Text ::
*** Block opens ***

To be able to instantiate this model, we still need to define the
diffusion_python
and reaction_python
implementations. We also need some
settings for the configuration. These are specified in two additional files,
rd_implementations.ymmsl
and rd_settings.ymmsl
. The former actually
contains definitions for all the example implementations, but we’ll focus on the
parts that define the Python ones we’re using here:
implementations:
reaction_python:
virtual_env: <muscle3_src>/docs/source/examples/python/build/venv
executable: python
args: <muscle3_src>/docs/source/examples/python/reaction.py
diffusion_python:
virtual_env: <muscle3_src>/docs/source/examples/python/build/venv
executable: python
args: <muscle3_src>/docs/source/examples/python/diffusion.py
As you can see, there are some absolute paths here, with a prefix shown here as
<muscle3_src>
. If you’ve run make
in the docs/source/examples/
directory then you should have a version of this file with the correct paths for
your local setup.
There are two implementations shown here, which the components above refer to by
name. They are Python scripts, and they have some dependencies which are
installed in the virtual environment created earlier by make
. So in order to
run them, that virtualenv has to be activated, and then we can run python
/path/to/reaction.py
or equivalent for the diffusion.py
script, and that
is exactly these definitions do. Of course, it’s also possible to add a
#!/usr/bin/env python3
line to the top of the Python script and start it
directly as an executable.
Finally, the settings in rd_settings.ymmsl
:
docs/source/examples/rd_settings.ymmsl
ymmsl_version: v0.1
settings:
muscle_local_log_level: INFO
muscle_remote_log_level: WARNING
micro.t_max: 2.469136e-06
micro.dt: 2.469136e-08
macro.t_max: 0.0001234568
macro.dt: 2.469136e-06
x_max: 1.0
dx: 0.01
k: -40500.0
d: 0.0405
This matches what we’ve seen before in the integrated Python example, it’s now just written up as YAML.
Starting the simulation
With the above in place, we now have all the pieces we need to start a distributed simulation. We do this by starting the MUSCLE3 manager and giving it the configuration files. It will then start the needed model instances, help then to find each other, and distribute the settings to them. The instances will then connect to each other via the network and run the simulation.
The manager is included with the Python version of MUSCLE3. Running make
or
make python
in the docs/source/examples
directory will create a virtual
env with MUSCLE3 and all the dependencies needed by the examples installed.
With that set up, you can run the simulation from the docs/source/examples
directory like this:
. python/build/venv/bin/activate
muscle_manager --start-all rd_implementations.ymmsl rd_python.ymmsl rd_settings.ymmsl
This will start the manager, run the simulation, plot the results on the screen,
and when you close the plot, finish the simulation. It will also produce a
directory named run_reaction_diffusion_python_<date>_<time>
in which some
output is written. Have a look at the muscle3_manager.log
file for an
overview of the execution, or see instance/<instance>/stderr.txt
for log
output of a particular instance (we use the default Python logging configuration
here, which writes to standard error, which is redirected to this file by the
manager).
If you want, you can change the log levels in rd_settings.ymmsl
to DEBUG
and re-run the simulation to have a more detailed look at what’s going on. The
remote log level setting determines the minimum severity a message needs to have
to be sent from the instance to the manager to be included in the manager log.
The local log level determines whether the message will be logged to the local
Python logger. This is also very useful if something goes wrong and you need to
debug, of course.

*** Block closes ***

Data supplied ::
*** Block opens ***

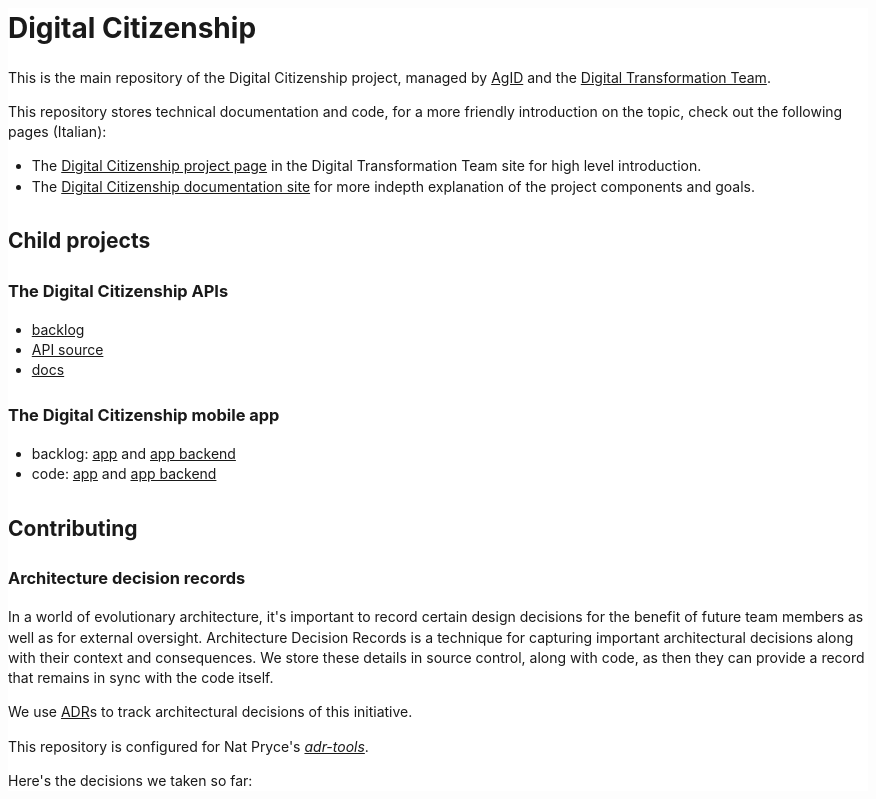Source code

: # Digital Citizenship

This is the main repository of the Digital Citizenship project, managed by
[AgID](http://agid.gov.it) and the
[Digital Transformation Team](https://teamdigitale.governo.it/en/49-content.htm).

This repository stores technical documentation and code, for a more friendly
introduction on the topic, check out the following pages (Italian):

* The
  [Digital Citizenship project page](https://teamdigitale.governo.it/it/projects/cittadinanza-digitale.htm)
  in the Digital Transformation Team site for high level introduction.
* The
  [Digital Citizenship documentation site](https://teamdigitale.github.io/digital-citizenship/)
  for more indepth explanation of the project components and goals.

## Child projects

### The Digital Citizenship APIs

* [backlog](https://www.pivotaltracker.com/n/projects/2088623)
* [API source](https://github.com/teamdigitale/io-functions)
* [docs](https://teamdigitale.github.io/digital-citizenship/)

### The Digital Citizenship mobile app

* backlog: [app](https://www.pivotaltracker.com/n/projects/2048617) and
  [app backend](https://www.pivotaltracker.com/n/projects/2116794)
* code: [app](https://github.com/teamdigitale/io-app) and
  [app backend](https://github.com/teamdigitale/io-backend)

## Contributing

### Architecture decision records

In a world of evolutionary architecture, it's important to record certain design
decisions for the benefit of future team members as well as for external
oversight. Architecture Decision Records is a technique for capturing important
architectural decisions along with their context and consequences. We store
these details in source control, along with code, as then they can provide a
record that remains in sync with the code itself.

We use
[ADR](http://thinkrelevance.com/blog/2011/11/15/documenting-architecture-decisions)s
to track architectural decisions of this initiative.

This repository is configured for Nat Pryce's
[_adr-tools_](https://github.com/npryce/adr-tools).

Here's the decisions we taken so far:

*** Block closes ***

Required action ::
Can you condense the paragraph in the MUSCLE3 text that begins "With the above in place" into a short list of its main points?

Response to this task ::
- All the pieces needed to start a distributed simulation are now in place.
- The simulation is started by launching the MUSCLE3 manager with the configuration files.
- The manager starts the needed model instances, helps them find each other, and distributes the settings to them.
- The instances then connect to each other over the network and run the simulation.